And Gawd
by Jennifer Bartell
Graffiti stained glass windows,
windows so stained, no light shines through:
Spray paint thick like the Holy Ghost.
Jesus looks like a pimp
with smooth waves in his head.
Sundance is the artist who misspelled
my granddaddy’s name.
He wasn’t Sunny like the sun, God of Sky,
He was Sonny like Son of God.
My Black Jesus can do anything.
Watch and see if you don’t believe me.
Watch and see me like Watch Night service
on New Year’s Eve. If I close my eyes tight
I can hear Granddaddy Sonny beating the drums
and see the altar-desk where my ma learned
her letters, her lunch pail half empty with a biscuit
and cold fatback. Pews smell like Pledge and sweat.
I open my eyes and see myself on the front row
of one of those pews, a little girl with Mary Janes
and pigtails. I’m curled up on the front row for a nap.
Bishop Mouzone is yelling into the microphone
he does not need, other hand holding his hearing aid.

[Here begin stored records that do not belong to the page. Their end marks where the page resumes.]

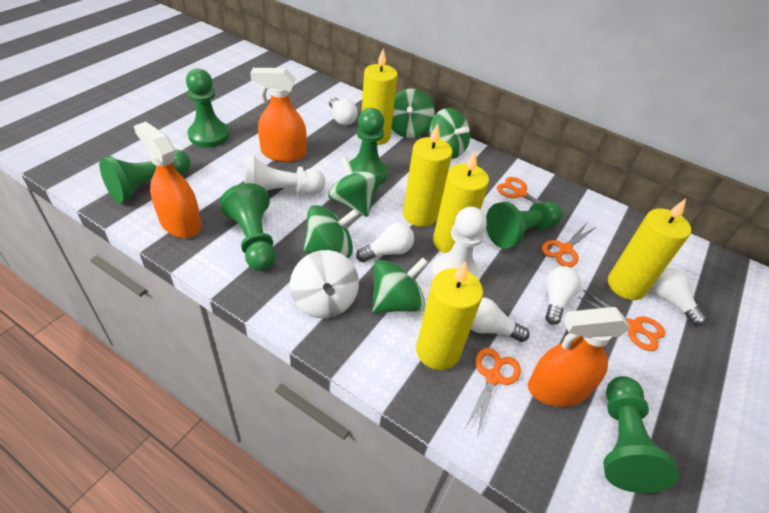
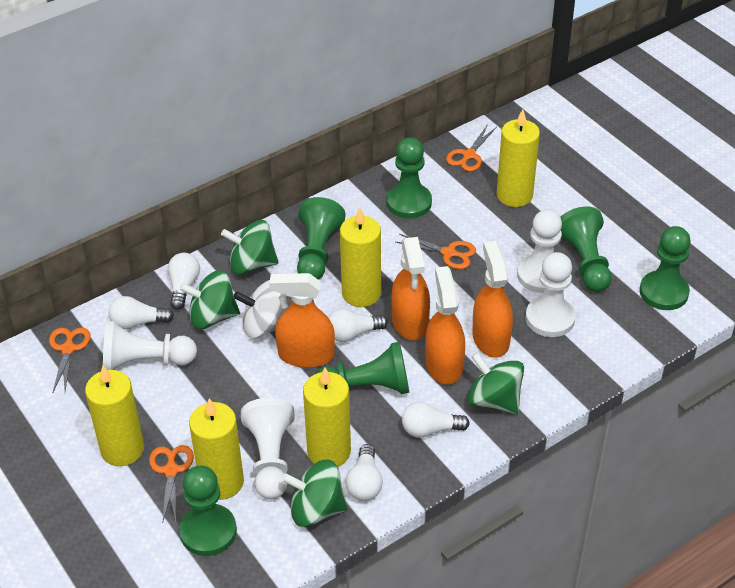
green spinning top: 5 -> 4
orange spray bottle: 3 -> 4
white pawn: 2 -> 4

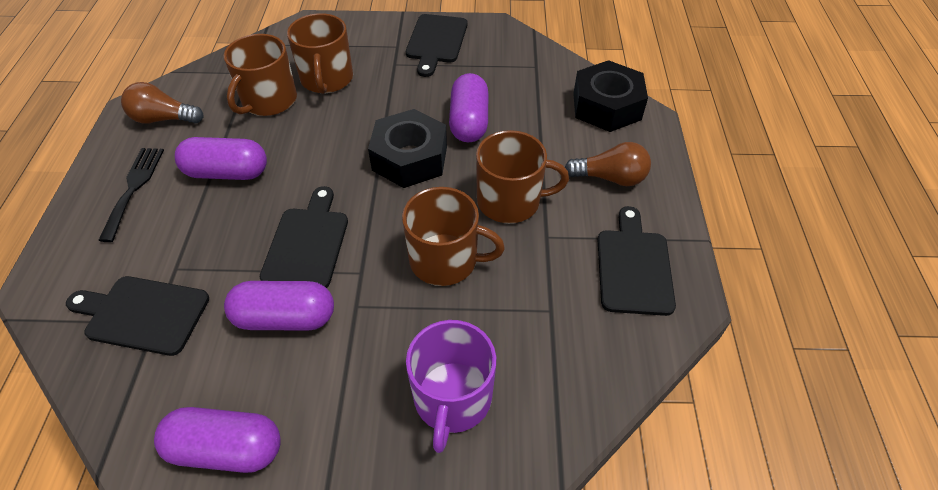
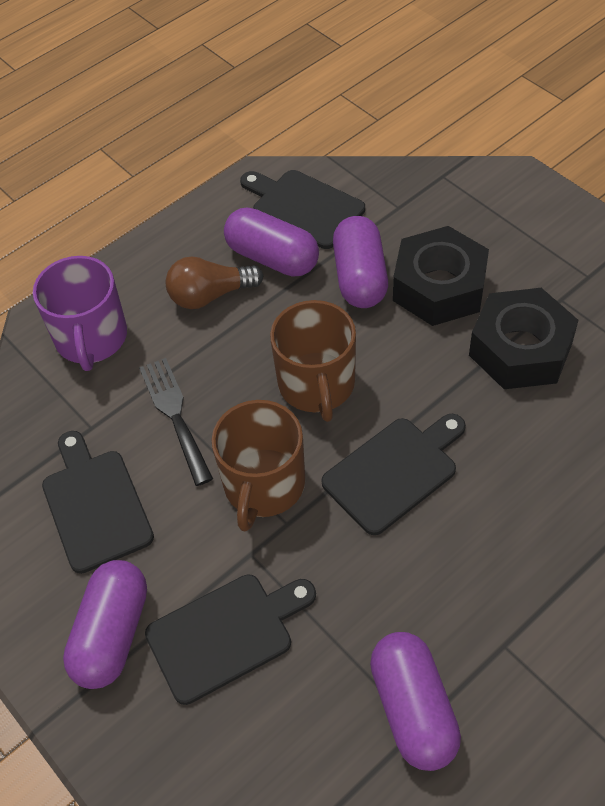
brown light bulb: 2 -> 1
brown mug: 4 -> 2

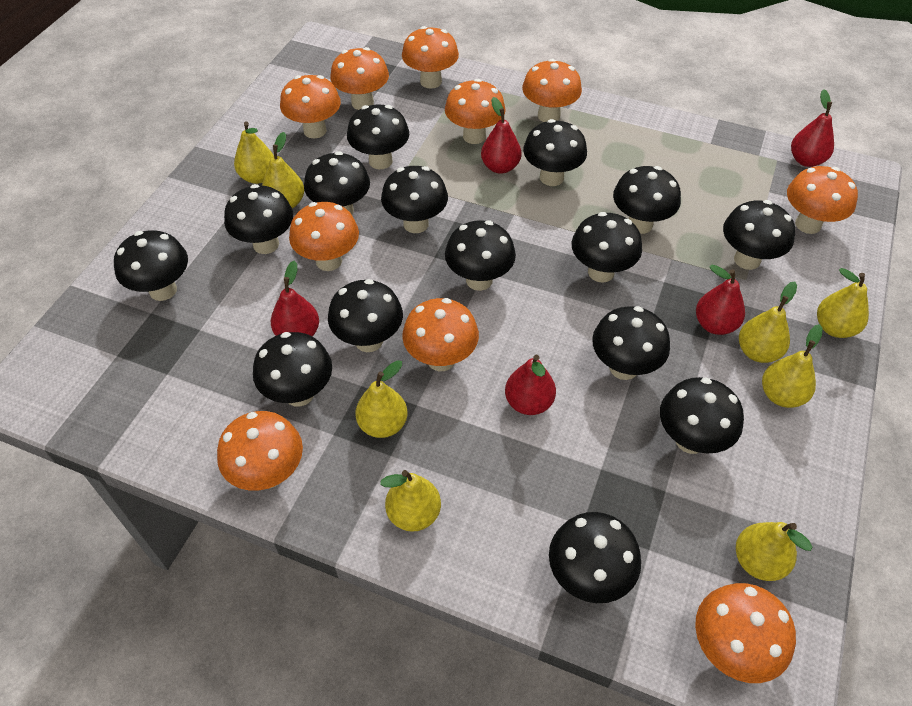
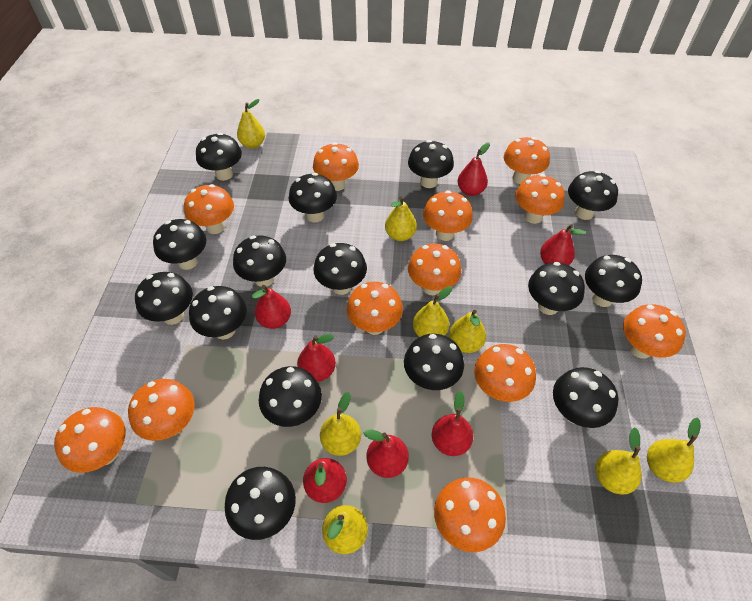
orange mushroom: 10 -> 12
red pear: 5 -> 7

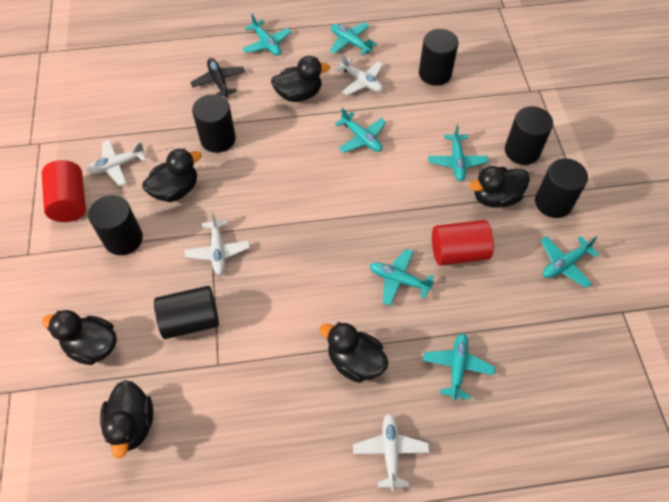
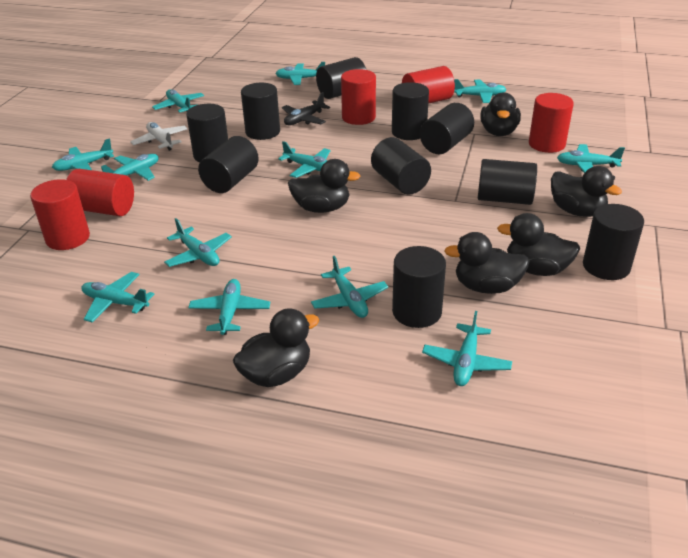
black cylinder: 6 -> 10
red cylinder: 2 -> 5
turquoise plane: 7 -> 12
white plane: 4 -> 1

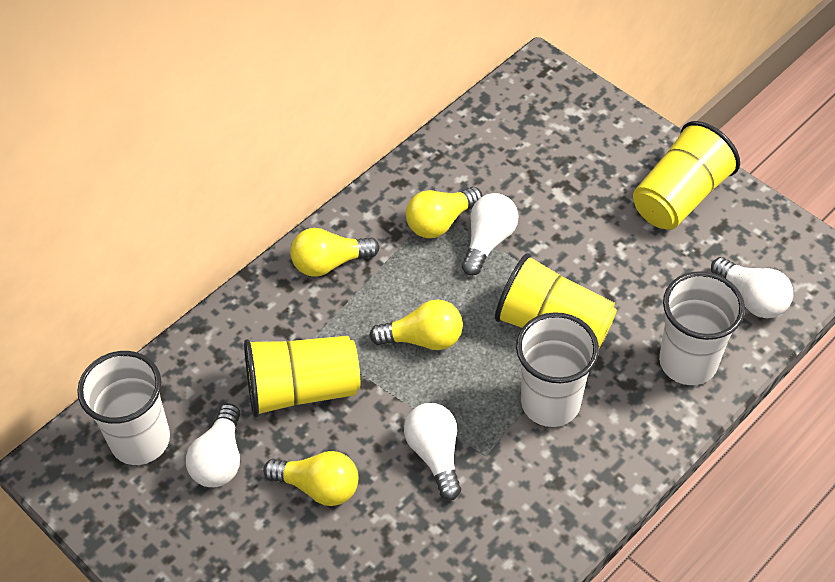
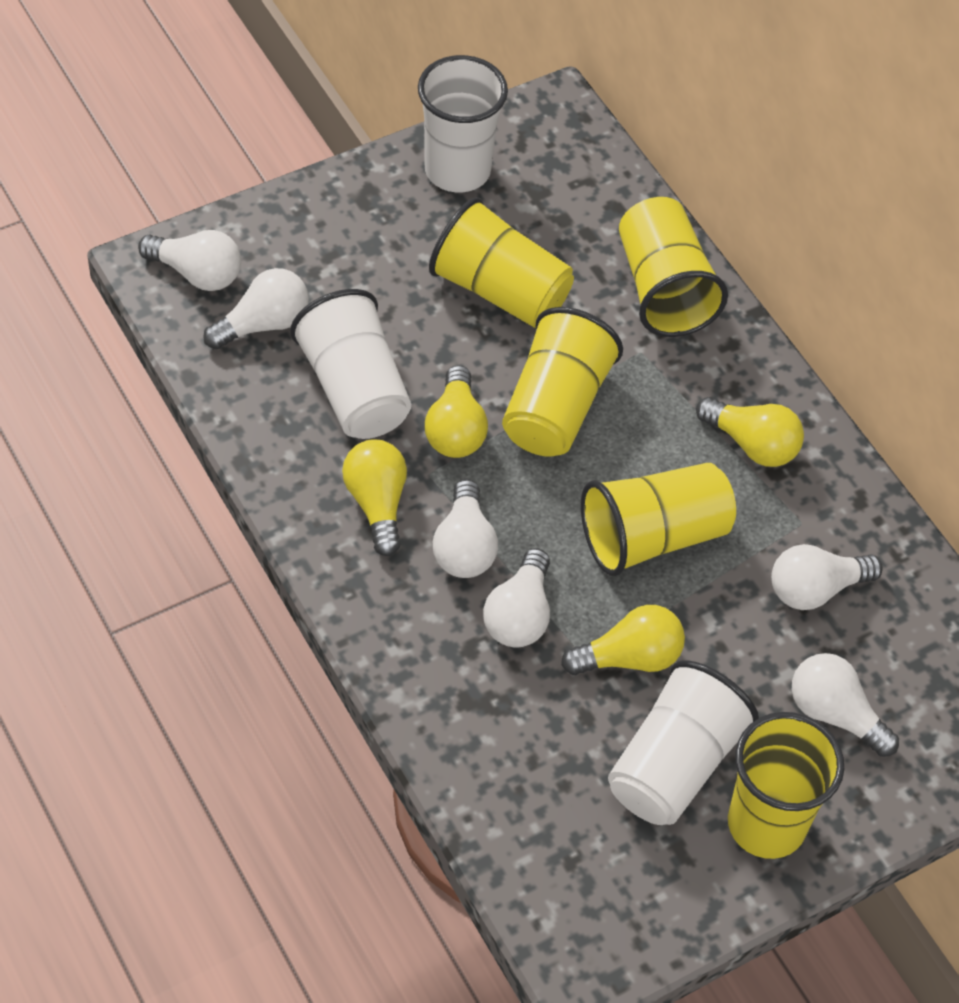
white light bulb: 4 -> 6
yellow cup: 3 -> 5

And Gawd . . . he booms. The head usher, my mother, wakes
me up. Later we’ll form a half circle around the altar
to take communion, and then there will be the washing
of the saints’s feet. I’ll go home and wonder if
what my cousin does to me in the bathroom at Grandma’s
makes me a sinner. If I’ll go to Hell for fornication or not,
if I could reset somehow and be a virgin again.
I’ll wonder if my God will understand,
if drinking the grape juice and eating the stale wafer
will cleanse me and make me whole,
if I can ever be a saint washing,
towel girded around my waist, drying them
precious sanctified feets.
Author's Statement
This is the first time I've published a poem about this subject. I was molested by a male cousin at my grandma's house between the ages of four and seven. I attended a holiness church in the South from birth to eighteen. Growing up I wanted to be a "Good Christian Girl" while battling with the memories of the evil he committed against my body and soul. This poem is part of a series that is a collage of memories that speak as witness to my struggle and survival.